Text block:
****************

The Psychomodo is the second studio album by Cockney Rebel, which was released by EMI in 1974. It was produced by Steve Harley and Alan Parsons.

Background
Cockney Rebel's debut album, The Human Menagerie, was released in 1973 and failed to make an appearance in the UK Albums Chart. The single "Sebastian" was also a failure in the UK, but did achieve success in Continental Europe. The lack of UK success for Cockney Rebel left their label, EMI, feeling the band had yet to record a potential hit single. In response, Harley went away and reworked his unrecorded song "Judy Teen", which was released in March 1974 and became a UK Top 5 hit. By the time the single was released, Cockney Rebel were already in the process of recording their second album, The Psychomodo.

From 25 May to 7 July 1974, Cockney Rebel embarked on a major British tour to promote The Psychomodo. Due to the success of "Judy Teen", which was climbing the UK charts while the band were on the tour, some of the concerts saw riots break out and others had to be rebooked at larger venues due to the demand for tickets. As the tour progressed, Cockney Rebel faced growing tensions which ultimately led to their split at the end of the tour in late July. Jean-Paul Crocker, Milton Reame-James and Paul Jeffreys quit the band after Harley refused to comply with their demands to write material for the group, despite the initial understanding that Cockney Rebel was a vehicle for Harley's songs.

****************

Instructions:
1) According to the Psychomodo passage, who produced the album?
2) Reproduce word for word the stretch of the Psychomodo passage from "The Psychomodo is" through "album, The Psychomodo.".
3) Write what comes next in the Psychomodo passage, picking up after its final sentence.
The data that comes next was drawn from a separate source.

Supplied data:
****************

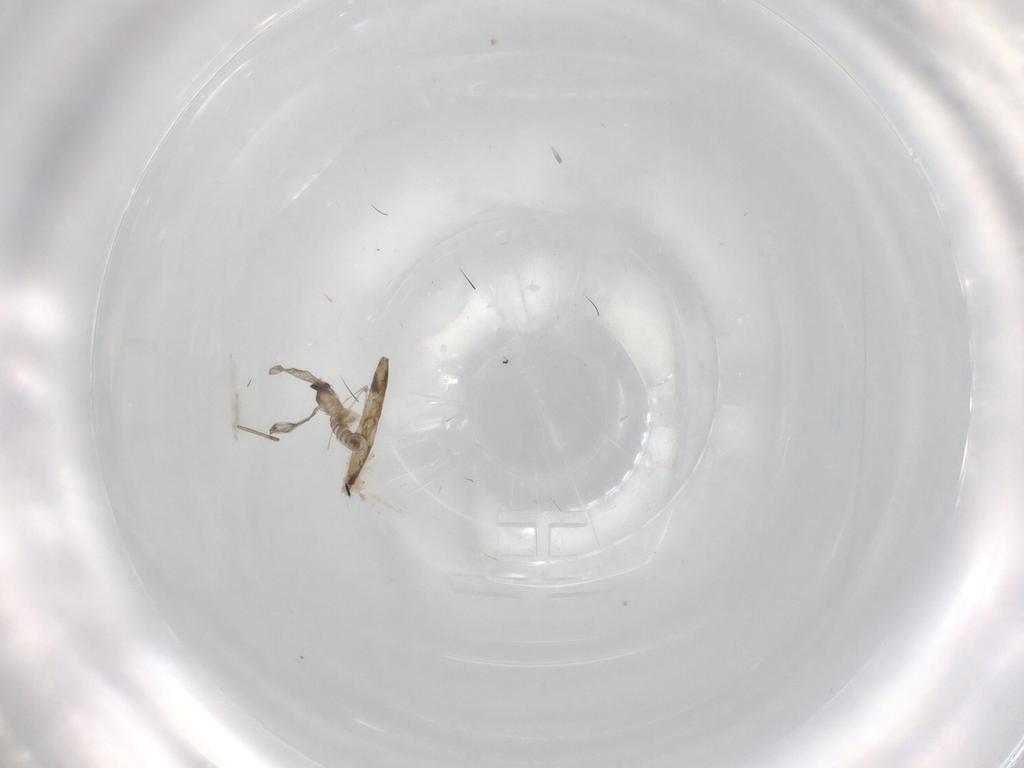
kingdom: Animalia
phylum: Arthropoda
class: Insecta
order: Diptera
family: Cecidomyiidae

****************

Answer list:
1) Steve Harley and Alan Parsons.

2)
The Psychomodo is the second studio album by Cockney Rebel, which was released by EMI in 1974. It was produced by Steve Harley and Alan Parsons.

Background
Cockney Rebel's debut album, The Human Menagerie, was released in 1973 and failed to make an appearance in the UK Albums Chart. The single "Sebastian" was also a failure in the UK, but did achieve success in Continental Europe. The lack of UK success for Cockney Rebel left their label, EMI, feeling the band had yet to record a potential hit single. In response, Harley went away and reworked his unrecorded song "Judy Teen", which was released in March 1974 and became a UK Top 5 hit. By the time the single was released, Cockney Rebel were already in the process of recording their second album, The Psychomodo.

3)
Later in 1974, Harley finalised a new line-up for the band and then continued recording and touring under the name Steve Harley & Cockney Rebel. The only remaining member of the original line-up to continue with Harley was drummer Stuart Elliott. In 1975, the band reached the UK number-one spot with "Make Me Smile (Come Up and See Me)", the lyrics of which were vindictively directed at Harley's former band members who, he felt, had abandoned him.

Speaking to Record & Popswop Mirror in November 1974, Harley spoke of The Psychomodo in relation to his songwriting for the next Cockney Rebel album, The Best Years of Our Lives, "I find that I'm not writing in such a surrealistic way anymore. I'm writing slightly more blatant, less subtle. I mean the subtleties of The Psychomodo tended to get lost I think. I think 'Sling It' is probably the best concealed important statement on the album, but it's gone above everyone's head as far as I can make out." He added that The Psychomodo was "very much a concept: psychomodal – stream of consciousness".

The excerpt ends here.